Иван подался вперед. Он еще не видел лица висящей, одни лишь густые русые волосы волнами падали вниз, скрывая ее, Лану. Это были ее волосы, таких не сыскать нигде больше! Иван заглянул снизу, позвал тихо:
— Лана! Пробудись, я пришел за тобой! Висящая приподняла голову, волосы рассыпались по верхней части мохнатого грушеобразного тела. Нет, это была не она! Иван даже отшатнулся.
— Кто там копошится? — ворчливо проговорила висящая, почти не размыкая губ. — Кто смеет прерывать мой сон?! А-а, это ничтожные смертные пожаловали к нам, понятно. И кто же вас сюда допустил, слизняки?! Кто посмел нарушить инструкции и рискнуть своей тупой башкой! Эй, охрана!
Иван поднял лучемет. Сказал тихо, но твердо:
— Будешь пыль поднимать — продырявлю, поняла?!
Висящая в бессильной злобе зашипела на Ивана, Но он не отвел взгляда.
— Вот и поглядим тогда, — продолжал он, — кто из нас смертный и кто может раньше на тот свет отправиться. А сейчас отвечай, где новенькая?
— Я ничего не знаю и знать не хочу, — прошипела висящая. — Ищи сам!
Ивану стало горько и обидно за всех этих… он даже не знал, как их называть теперь. Ведь были же нормальными здоровыми земными женщинами, может, и матерями, наверняка — любимыми и любящими. И на тебе! Такое превращение! Такая метаморфоза! Нет, наверняка их обрабатывали психотропными препаратами или еще чем-нибудь, недаром же их выдерживали в карантине, готовили, ждали, пока «созреют». Он был убежден, что дело здесь не чисто. Но у него была определенная цель. Он не мог всем помочь, да они и не желали его помощи.
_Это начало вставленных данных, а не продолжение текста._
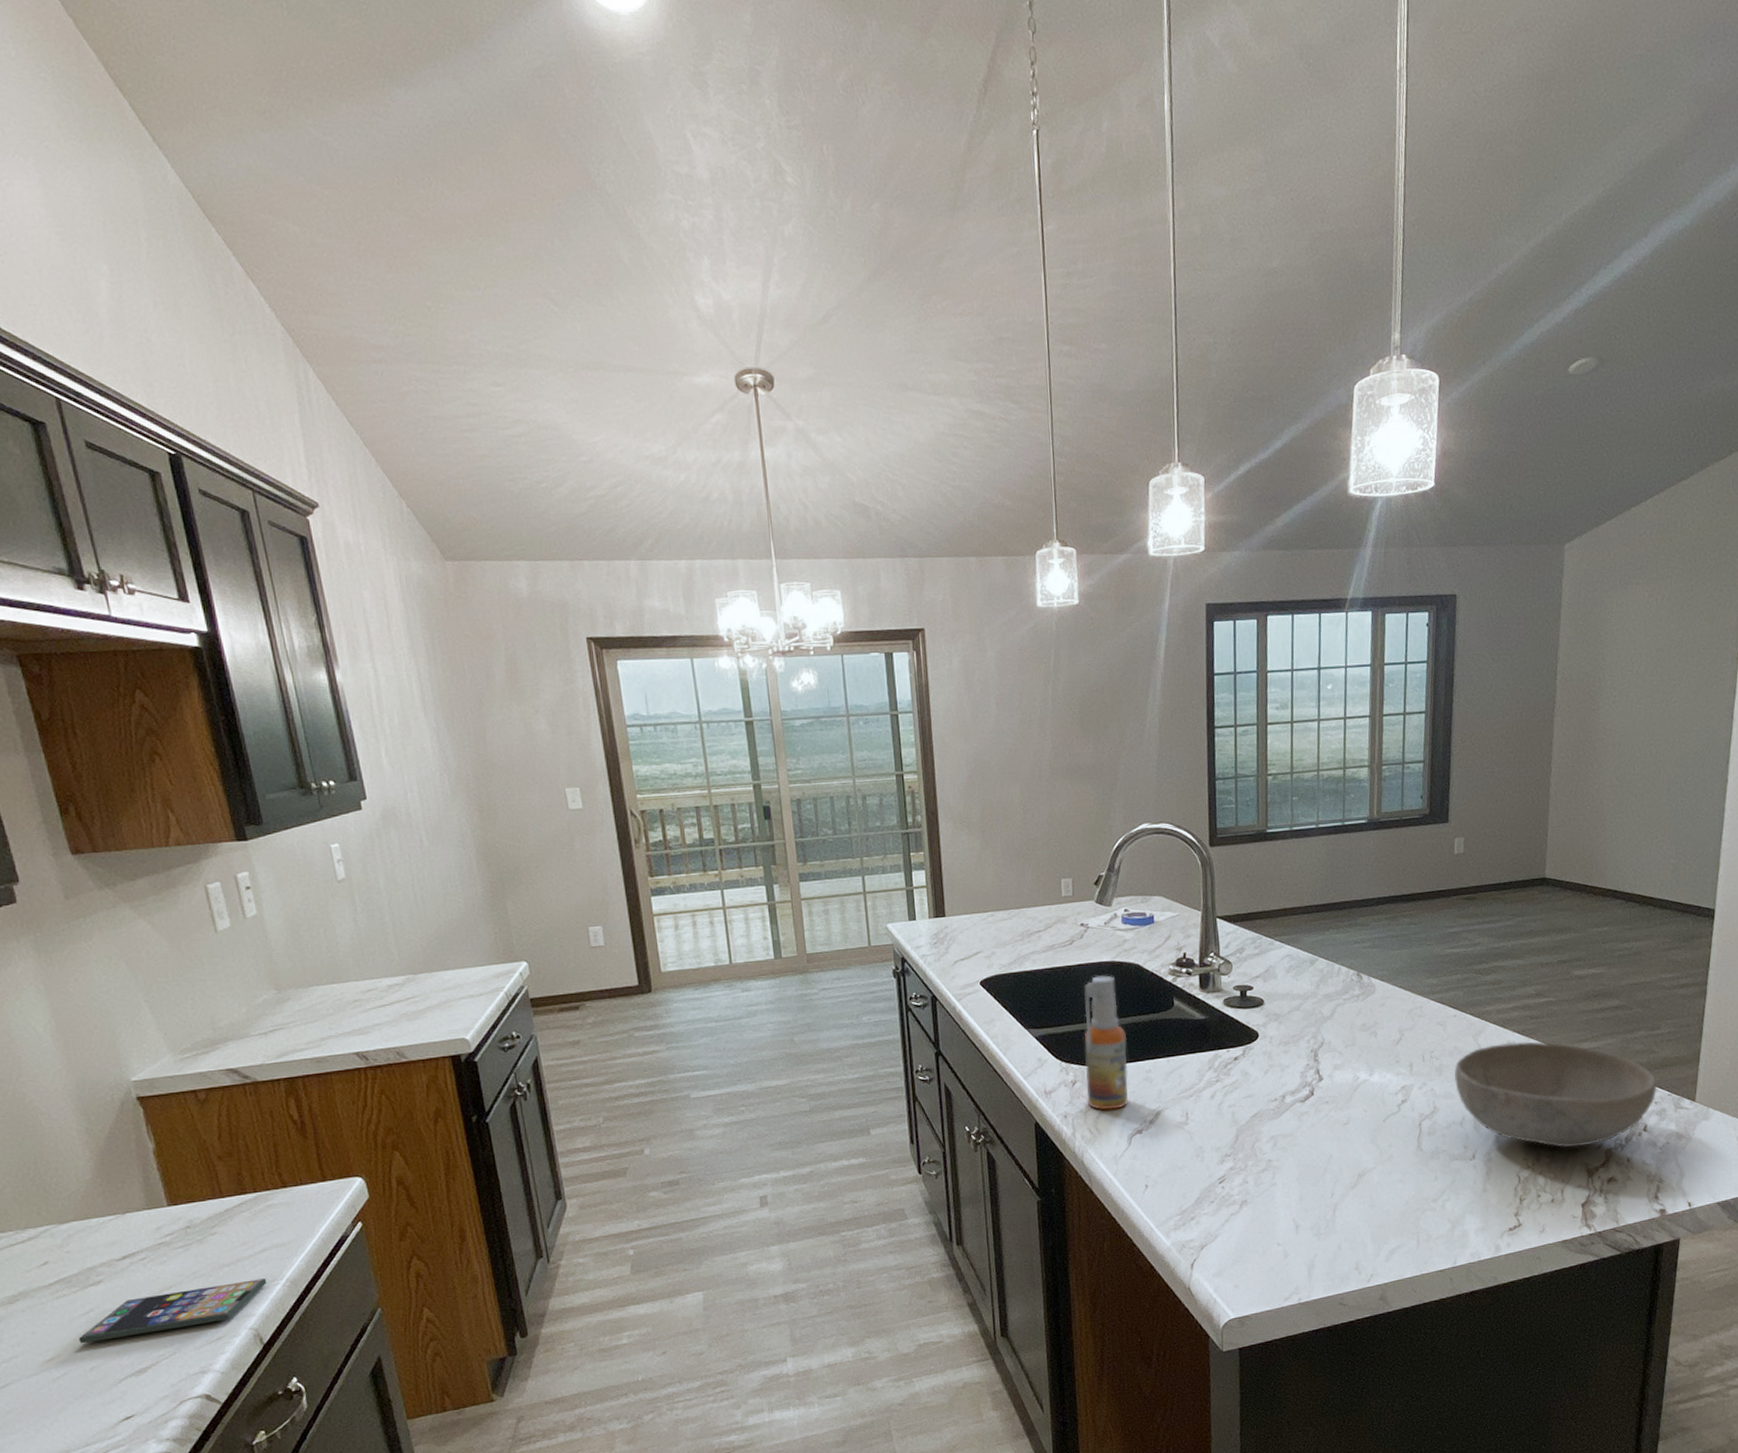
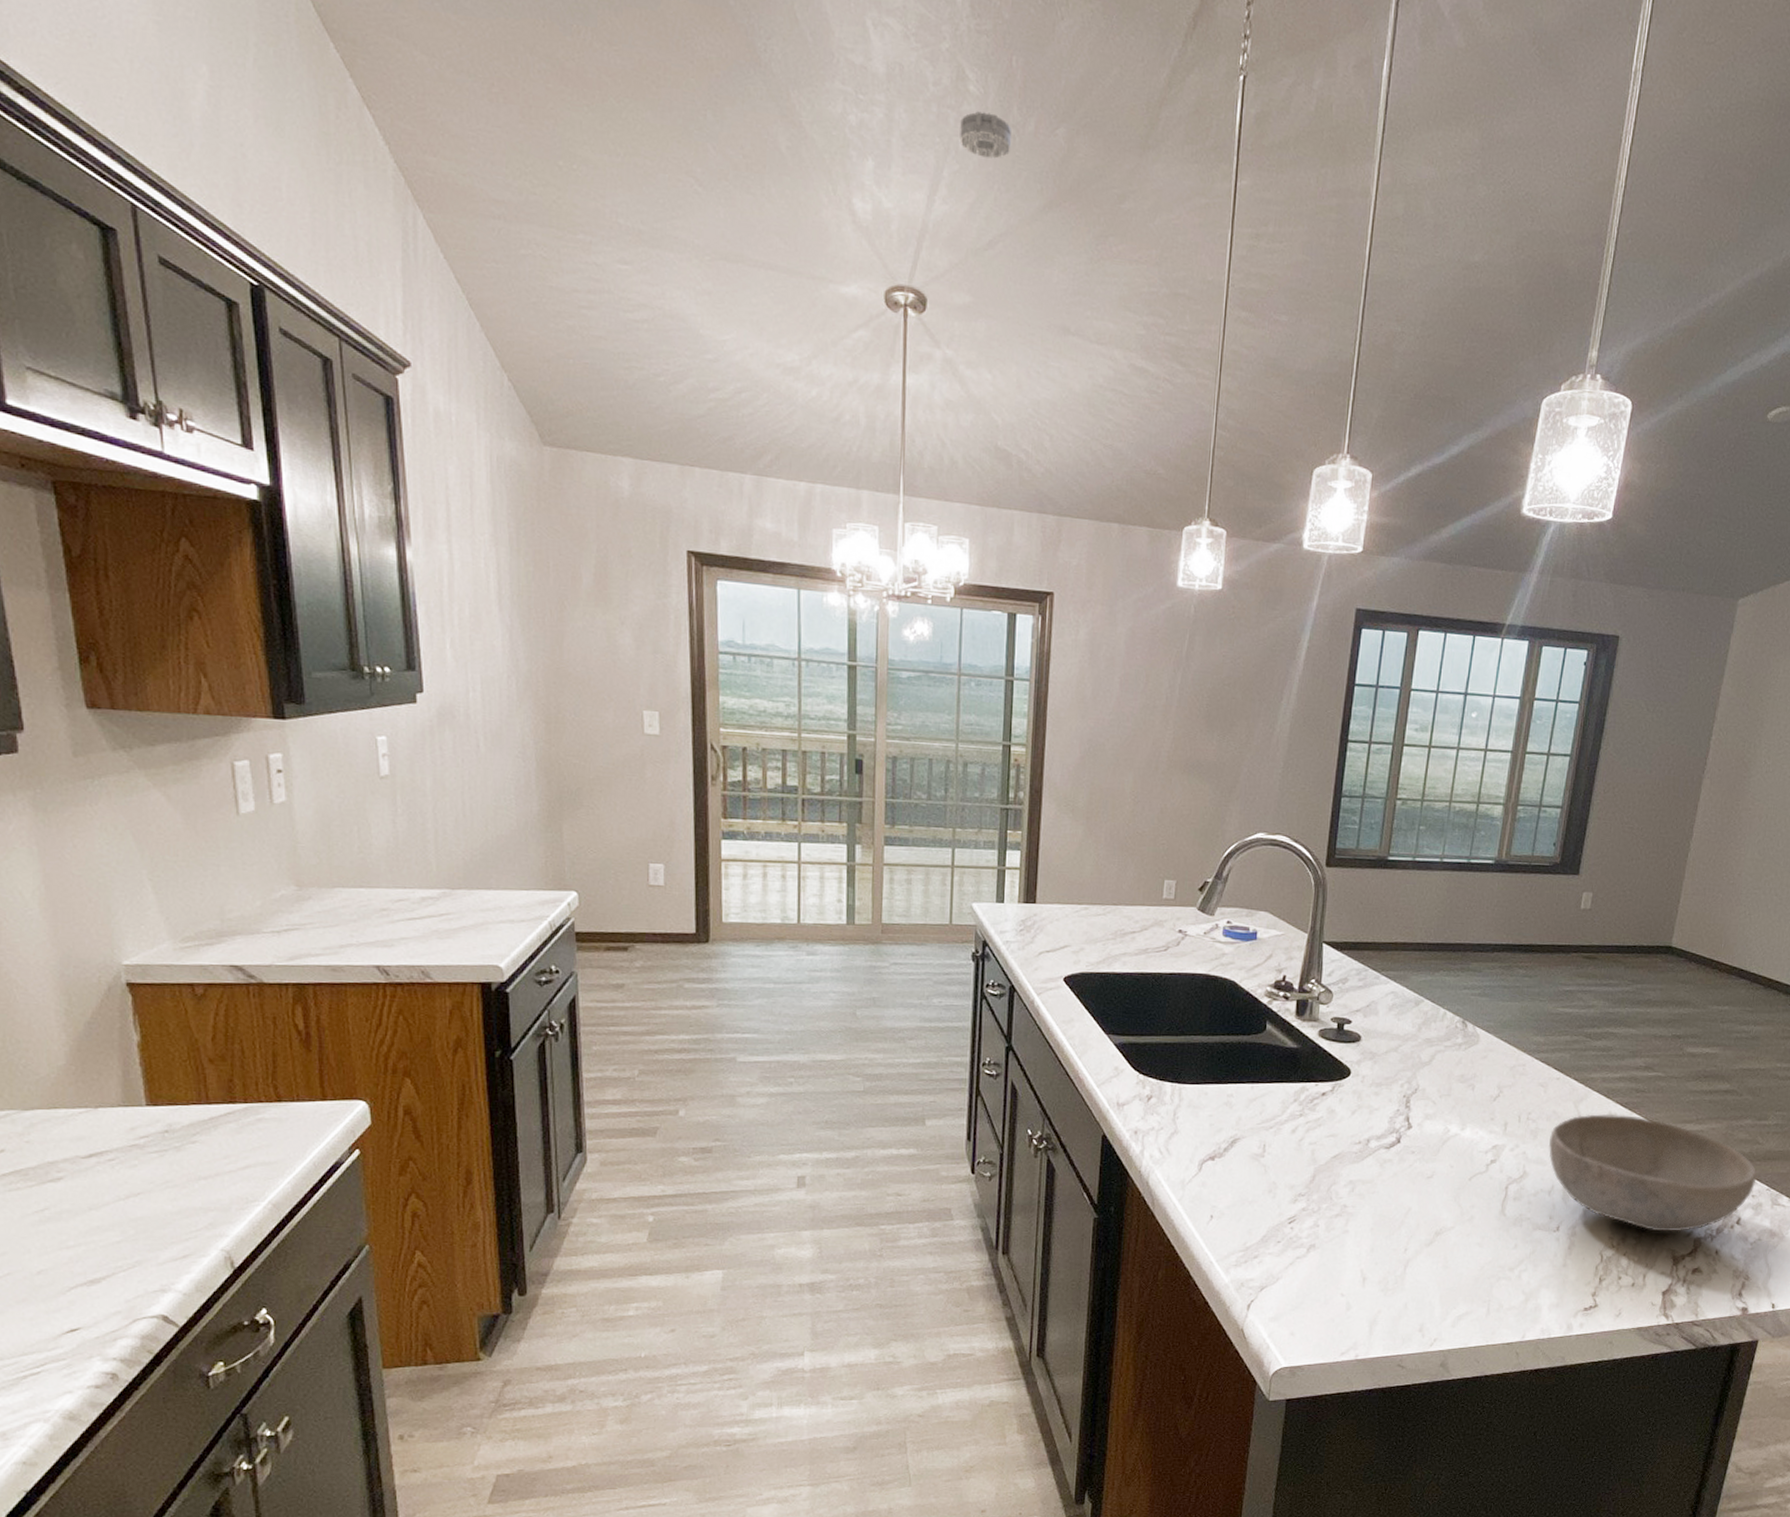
smartphone: present [78,1278,267,1344] -> none [28,1197,247,1244]
smoke detector: none [783,199,832,241] -> present [960,111,1011,159]
spray bottle: present [1084,975,1129,1111] -> none [1161,987,1211,1132]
Но он был обязан вытащить из этого безвременного родильного дома ее, русоволосую!
И они снова побрели вдоль стены, мимо ряда, бесконечного ряда висящих маток. По дороге Иван решил все-таки разузнать, что двигало смуглянкой, почему она оказалась на особом положении.
И та выложила. То ли от безысходности, то ли будучи в шоке от увиденного, но она сказала:
— Я стала на этих трехглазых работать вовсе не потому, что все мне на Земле осточертело, это ты перегнул! У меня было два пути: или на подвески, или — в садик. Да любая дура на моем месте выбрала бы то же самое. И то-ведь не навечно же, не до смерти! Это просто оттяжка, отсрочка лет до сорока, от силы, сорока пяти, а там… они все равно бы меня приспособили! Только я бы была и не против — после сорока какая жизнь?! Лучше уж висеть вечно. Но не сейчас! Нет, только не сейчас, потом!